The Sultan of Yogyakarta also appeared on Metro TV to pay tribute to the guardian.
 
Many of the victims had been found in or around Maridjan's house in the village of Kinahredjo, close to the volcano's crater, local media reported. A Reuters cameraman at Kinahredjo said that several houses and cattle had been burned.
 
"All the houses are blanketed in ash, completely white. The leaves have been burned off the trees," said cameraman Johan Purnomo.
 
The country's top vulcanologist, Surono, said Merapi was now "quite calm" but that the respite could be temporary.
 
"I have advised local officials to continue the evacuations.

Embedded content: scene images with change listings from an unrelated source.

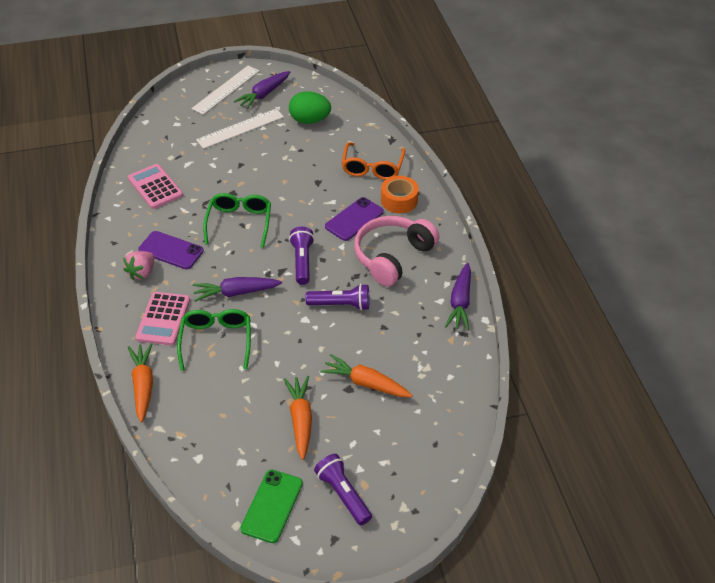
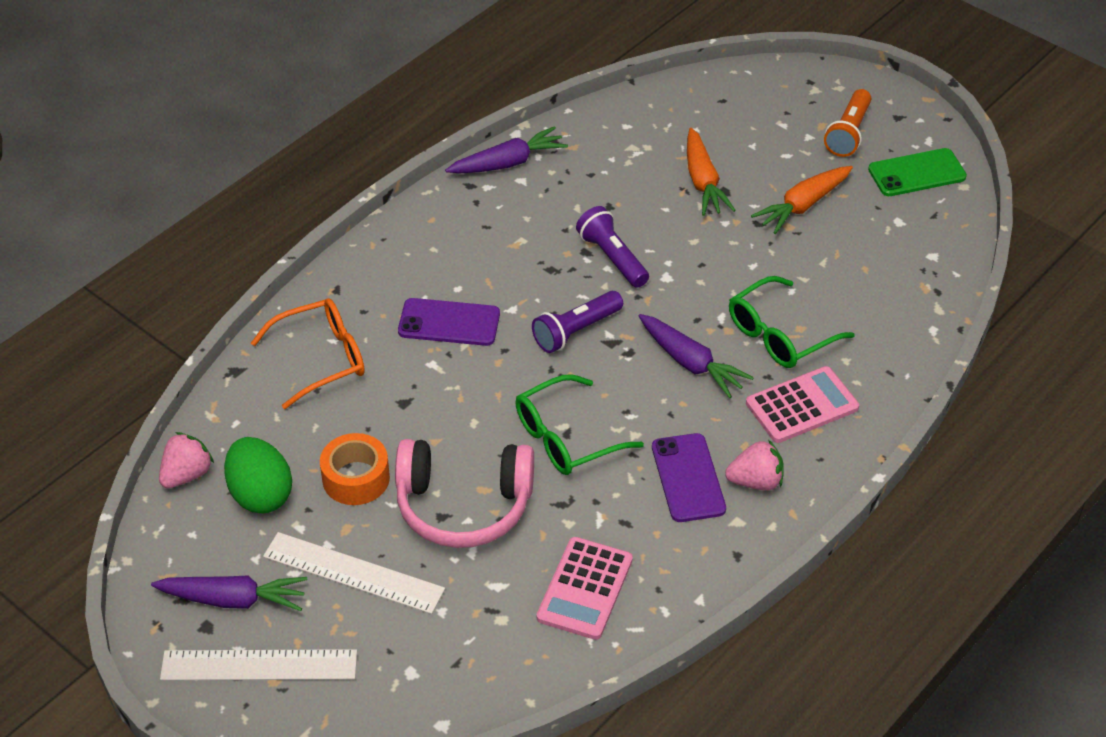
camera: 125 degrees left, 0 degrees up
(143, 385) = (906, 358): orange carrot -> none
(343, 105) = (187, 474): none -> pink strawberry
(343, 494) = (848, 133): purple flashlight -> orange flashlight
(392, 256) = (486, 253): pink headphones -> pink headphones (463, 506)
(399, 200) = (370, 297): orange tape -> orange tape (356, 478)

It's still on the highest alert level," he said.
 
Metro TV, however, showed some villagers returning home on Wednesday.
 
Indonesian President Susilo Bambang Yudhoyono flew back from Hanoi, where he had been due to take part in a summit of Asian leaders, to oversee relief efforts for the Merapi eruption and Sumatra tsunami. He said he expected to return to Vietnam for the main summit which runs from Thursday to Saturday.
 
In a 1994 eruption after the volcano's lava dome collapsed, 70 people were killed. The volcano killed 1,300 people in 1930.
 
In December 2004, a tsunami caused by an earthquake of more than 9 magnitude off Sumatra killed more than 226,000 people. It was the deadliest tsunami on record.